Mi caballería ha sido diezmada y solo quedamos montados unos pocos. El enemigo ya me identificó y ha ordenado que me ataquen. Una lanza mata mi caballo pero logro caer de pie. Mi infantería hace un cerco con sus escudos y logramos repeler la embestida. Casiopea se pone a mi lado. Ya se le acabaron las flechas y usa su espada cual el mejor de mis infantes. Veo a Madre viniendo hacia nosotros con sus amazonas para rescatarnos, sus cabelleras al viento y sus caras manchadas de sangre hacen que mi corazón se acelere como el redoble de un tambor de guerra. El enemigo reconoce a Madre – ¿quién no conoce a la más brava de las amazonas de Frigia? – y se vuelven para defenderse de su ataque. Las lanzas livianas llueven sobre el destacamento de Madre y una de ellas la atraviesa. Mi rugido muestra el dolor de mi corazón desagarrado y rompo el cerco para ir a socorrerla, pero ya es demasiado tarde. Debemos seguir avanzando. Casiopea corre delante de nosotros y sus gritos nos alientan.

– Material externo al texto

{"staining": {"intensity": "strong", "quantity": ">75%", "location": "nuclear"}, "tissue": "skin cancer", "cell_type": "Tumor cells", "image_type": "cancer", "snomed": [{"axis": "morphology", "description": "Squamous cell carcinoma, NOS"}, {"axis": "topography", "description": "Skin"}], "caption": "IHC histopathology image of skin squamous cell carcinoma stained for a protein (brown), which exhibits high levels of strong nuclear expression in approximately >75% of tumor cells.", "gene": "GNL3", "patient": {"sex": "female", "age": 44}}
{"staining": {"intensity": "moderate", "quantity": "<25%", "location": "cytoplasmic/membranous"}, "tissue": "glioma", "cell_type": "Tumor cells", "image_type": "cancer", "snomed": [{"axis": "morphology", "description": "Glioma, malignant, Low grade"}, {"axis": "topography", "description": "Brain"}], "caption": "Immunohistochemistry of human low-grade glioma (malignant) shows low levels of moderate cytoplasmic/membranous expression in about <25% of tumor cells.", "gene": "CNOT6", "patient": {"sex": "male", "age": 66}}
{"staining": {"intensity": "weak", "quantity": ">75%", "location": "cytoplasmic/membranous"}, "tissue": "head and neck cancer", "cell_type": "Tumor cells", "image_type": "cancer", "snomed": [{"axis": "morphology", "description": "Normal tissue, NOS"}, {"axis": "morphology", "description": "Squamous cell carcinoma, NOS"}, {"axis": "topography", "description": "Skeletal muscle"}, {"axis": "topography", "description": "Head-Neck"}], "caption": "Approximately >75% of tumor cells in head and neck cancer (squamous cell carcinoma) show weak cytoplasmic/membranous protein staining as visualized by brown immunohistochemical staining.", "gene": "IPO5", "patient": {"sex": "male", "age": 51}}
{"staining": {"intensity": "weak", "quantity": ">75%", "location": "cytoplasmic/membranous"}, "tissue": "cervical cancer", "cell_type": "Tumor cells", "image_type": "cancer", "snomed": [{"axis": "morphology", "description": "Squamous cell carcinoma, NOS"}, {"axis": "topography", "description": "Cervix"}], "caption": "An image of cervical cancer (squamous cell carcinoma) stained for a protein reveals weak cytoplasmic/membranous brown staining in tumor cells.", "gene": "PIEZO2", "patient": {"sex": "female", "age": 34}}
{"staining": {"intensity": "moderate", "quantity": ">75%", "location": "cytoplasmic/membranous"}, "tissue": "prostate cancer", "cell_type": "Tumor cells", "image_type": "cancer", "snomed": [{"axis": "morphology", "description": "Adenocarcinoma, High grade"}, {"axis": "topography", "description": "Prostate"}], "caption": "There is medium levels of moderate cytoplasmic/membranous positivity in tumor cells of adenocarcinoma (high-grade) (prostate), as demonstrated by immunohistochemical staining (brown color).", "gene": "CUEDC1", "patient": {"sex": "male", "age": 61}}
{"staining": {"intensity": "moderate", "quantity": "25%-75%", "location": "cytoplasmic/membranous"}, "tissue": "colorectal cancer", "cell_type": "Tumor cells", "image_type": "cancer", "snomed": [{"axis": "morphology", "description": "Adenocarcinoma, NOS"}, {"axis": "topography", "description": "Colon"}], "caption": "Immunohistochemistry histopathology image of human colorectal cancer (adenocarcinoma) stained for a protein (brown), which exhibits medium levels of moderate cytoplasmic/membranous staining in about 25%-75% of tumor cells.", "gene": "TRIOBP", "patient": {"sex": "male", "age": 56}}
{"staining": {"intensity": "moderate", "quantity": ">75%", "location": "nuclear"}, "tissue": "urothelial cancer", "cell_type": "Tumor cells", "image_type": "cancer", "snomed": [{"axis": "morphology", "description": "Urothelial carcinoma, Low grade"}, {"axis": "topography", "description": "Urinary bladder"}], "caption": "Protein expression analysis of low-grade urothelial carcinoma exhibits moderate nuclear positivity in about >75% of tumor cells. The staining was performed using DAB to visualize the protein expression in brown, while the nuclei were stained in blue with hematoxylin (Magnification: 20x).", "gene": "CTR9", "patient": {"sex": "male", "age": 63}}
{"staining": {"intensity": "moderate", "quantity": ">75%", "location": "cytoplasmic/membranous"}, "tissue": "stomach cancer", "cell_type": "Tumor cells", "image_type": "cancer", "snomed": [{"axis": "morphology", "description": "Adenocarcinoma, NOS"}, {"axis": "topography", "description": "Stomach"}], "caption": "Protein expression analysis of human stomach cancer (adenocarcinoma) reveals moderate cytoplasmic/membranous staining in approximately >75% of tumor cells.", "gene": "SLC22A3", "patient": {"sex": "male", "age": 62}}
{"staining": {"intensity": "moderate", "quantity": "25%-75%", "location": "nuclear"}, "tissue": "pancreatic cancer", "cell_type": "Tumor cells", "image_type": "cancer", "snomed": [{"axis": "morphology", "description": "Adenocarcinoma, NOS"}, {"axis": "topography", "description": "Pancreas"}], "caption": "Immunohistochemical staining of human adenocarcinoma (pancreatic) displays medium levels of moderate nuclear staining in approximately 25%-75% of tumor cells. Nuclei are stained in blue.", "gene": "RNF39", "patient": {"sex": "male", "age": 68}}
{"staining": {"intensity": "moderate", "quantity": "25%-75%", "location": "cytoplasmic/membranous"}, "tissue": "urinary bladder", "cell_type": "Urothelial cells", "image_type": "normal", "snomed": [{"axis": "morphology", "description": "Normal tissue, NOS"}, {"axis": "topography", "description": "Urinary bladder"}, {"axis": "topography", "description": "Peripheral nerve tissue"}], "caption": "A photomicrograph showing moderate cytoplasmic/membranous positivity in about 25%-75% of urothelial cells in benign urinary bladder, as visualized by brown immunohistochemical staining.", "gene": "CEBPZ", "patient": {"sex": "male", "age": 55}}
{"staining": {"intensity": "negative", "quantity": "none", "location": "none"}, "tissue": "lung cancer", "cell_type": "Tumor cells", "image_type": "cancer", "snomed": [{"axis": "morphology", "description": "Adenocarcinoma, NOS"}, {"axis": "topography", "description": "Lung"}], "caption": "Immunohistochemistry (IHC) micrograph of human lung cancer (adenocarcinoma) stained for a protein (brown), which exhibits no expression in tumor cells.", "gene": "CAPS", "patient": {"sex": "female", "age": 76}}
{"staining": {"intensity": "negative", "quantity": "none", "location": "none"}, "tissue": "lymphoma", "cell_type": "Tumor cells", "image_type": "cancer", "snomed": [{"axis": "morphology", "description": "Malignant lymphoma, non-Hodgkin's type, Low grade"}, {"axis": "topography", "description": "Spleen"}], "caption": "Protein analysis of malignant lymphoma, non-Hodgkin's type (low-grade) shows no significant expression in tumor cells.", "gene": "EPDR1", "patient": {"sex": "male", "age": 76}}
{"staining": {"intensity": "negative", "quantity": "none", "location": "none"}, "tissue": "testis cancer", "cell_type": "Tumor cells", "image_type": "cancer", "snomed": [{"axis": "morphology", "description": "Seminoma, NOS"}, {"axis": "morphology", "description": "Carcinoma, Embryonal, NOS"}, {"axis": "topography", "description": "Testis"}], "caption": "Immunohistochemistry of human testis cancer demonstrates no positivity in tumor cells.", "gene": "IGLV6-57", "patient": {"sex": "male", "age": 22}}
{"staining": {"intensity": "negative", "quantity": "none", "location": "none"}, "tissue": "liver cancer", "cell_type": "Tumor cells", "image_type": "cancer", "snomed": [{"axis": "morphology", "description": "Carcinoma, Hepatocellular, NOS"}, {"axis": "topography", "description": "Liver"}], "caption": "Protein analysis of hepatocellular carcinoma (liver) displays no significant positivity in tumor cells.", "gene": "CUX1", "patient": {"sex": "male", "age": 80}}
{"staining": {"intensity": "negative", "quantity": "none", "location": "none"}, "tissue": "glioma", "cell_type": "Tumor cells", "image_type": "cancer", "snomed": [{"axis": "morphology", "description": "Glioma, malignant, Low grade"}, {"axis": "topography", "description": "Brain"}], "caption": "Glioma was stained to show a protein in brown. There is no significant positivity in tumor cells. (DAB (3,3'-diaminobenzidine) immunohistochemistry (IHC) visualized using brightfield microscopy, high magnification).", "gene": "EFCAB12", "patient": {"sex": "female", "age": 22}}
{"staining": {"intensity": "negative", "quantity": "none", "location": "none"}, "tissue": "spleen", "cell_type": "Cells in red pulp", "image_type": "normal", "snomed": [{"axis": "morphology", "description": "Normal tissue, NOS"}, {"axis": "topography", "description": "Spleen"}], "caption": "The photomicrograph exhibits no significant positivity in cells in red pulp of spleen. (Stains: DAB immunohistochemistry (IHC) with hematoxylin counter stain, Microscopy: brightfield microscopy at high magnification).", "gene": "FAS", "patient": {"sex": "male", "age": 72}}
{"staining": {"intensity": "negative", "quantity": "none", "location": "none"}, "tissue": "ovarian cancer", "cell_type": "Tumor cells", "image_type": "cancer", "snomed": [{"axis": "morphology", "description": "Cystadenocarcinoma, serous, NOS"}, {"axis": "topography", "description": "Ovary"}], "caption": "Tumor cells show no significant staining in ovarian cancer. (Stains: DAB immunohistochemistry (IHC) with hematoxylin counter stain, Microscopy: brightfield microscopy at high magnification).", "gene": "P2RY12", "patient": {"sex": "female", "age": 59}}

Ella es la que llega primero al punto donde la retaguardia está más debilitada y ahora nos partiremos en dos columnas para atacarlos por detrás. Cuando se den cuenta, será muy tarde. Casiopea ha conseguido un carcaj con decenas de flechas y sus brazos disparan un misil cada segundo. Las tropas enemigas se desbandan. Hemos vencido y debo agradecer a Ares por haber guiado nuestro ejército. Madre ahora está con Padre, y sé que ambos están orgullosos de mí.
Avanzo mis dos peones con mi Rey a su lado. Antigón ya se dio cuenta que está perdido y su cara palidece por la sorpresa. Está en estado de shock y mueve su Rey hacia mi flanco derecho. Yo avanzo mis peones de ese lado como una maniobra distractiva. Antigón pasa y repasa sus manos por su cabellera. Unas gotas de sudor aparecen en su labio superior. Sabe que está derrotado, pero no quiere tumbar su Rey y lo mueve hacia mi peón que avanza raudo hacia c8. Antigón mueve Rd6 pero ya es demasiado tarde y yo corono a mi peón. De un manotazo tumba su Rey, súbitamente se pone de pie y se retira sin siquiera tenderme la mano.
Miro hacia el lugar donde debiera estar mi hijo y lo veo: está saltando de alegría y abrazándose con su madre. Los aplausos y gritos de mi pueblo hacen que las lágrimas salten de mis ojos. Corro hacia mi familia mientras agradezco a Dios por haberme otorgado esta victoria.